Open ocean measurements of the turbulent wind, directional wave field, and wave breaking are used to investigate the effect of waves on the wind stress, the momentum flux between atmosphere and ocean. Data were collected during the Surface Waves and Processes Program (SWAPP), which took place in February and March of 1990 from the research platform FLIP, situated in the North Pacific.
Traditional formulations of the drag coefficient are reviewed and tested in swell dominated, open ocean conditions in Chapter II. General trends indicate that drag increases with increasing wind speed, inverse wave age, and wave height, but the existence of significant scatter shows that none provides a stable, accurate estimate of the wind stress. However, significant correlations of the drag coefficient with these parameters are seen during the onset of three wind events, when waves are being actively generated. Additionally, the rate of increase of the drag coefficient in each of these periods is most closely linked to the turning rate of the wind, indicating that temporal and directional effects must play an important role.
The directional relationship between waves and the wind stress is investigated in Chapter III. Non-zero angles between the direction of the wind stress and the mean wind are measured. In general, the direction of the wind stress lies between the directions of the mean wind and that of the long period swell. Moreover, a significant trend between the variations of the wind stress and swell directions is found for higher wind speeds. Finally, a relation between the wind stress and wave directions can be noticed as a function of frequency, suggesting a close dynamical link.
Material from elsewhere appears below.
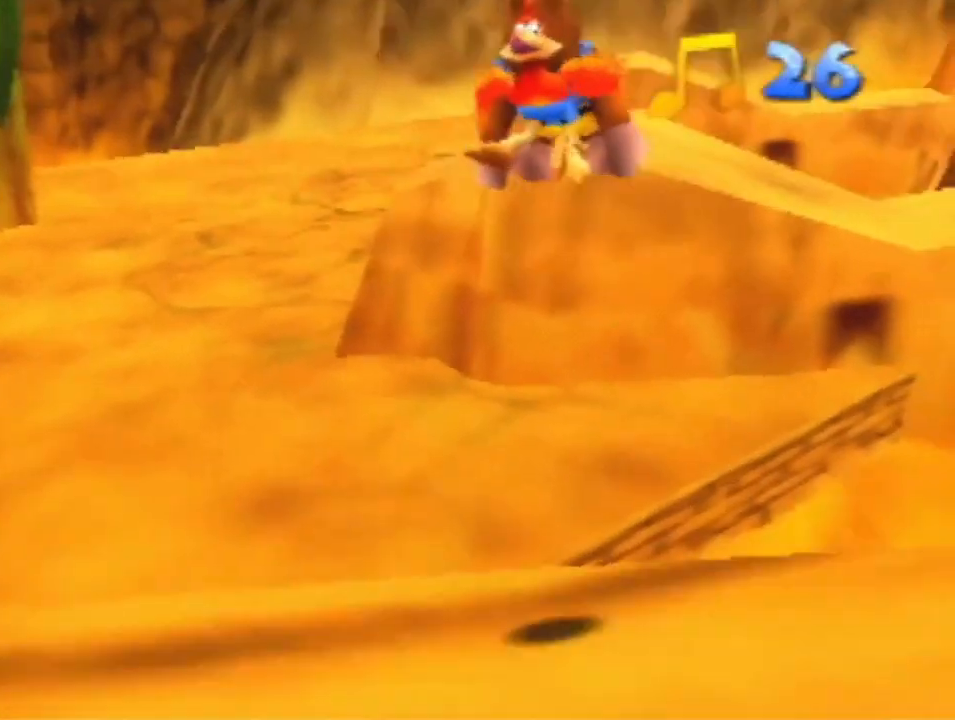
{"buttons": ["A"], "left_stick": "down", "events": [[233, "A", "up"], [433, "A", "down"]]}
A possible connection between wave breaking and the wind stress is investigated in Chapter IV. From comparisons of data from 15 half hour periods, the directions of the whitecap motion and the wind stress are found to be generally co-linear. As well, the speed of whitecap motion is shown to correlate with the drag coefficient. These results suggest that information about wave breaking may be used to estimate both the magnitude and direction of the wind stress.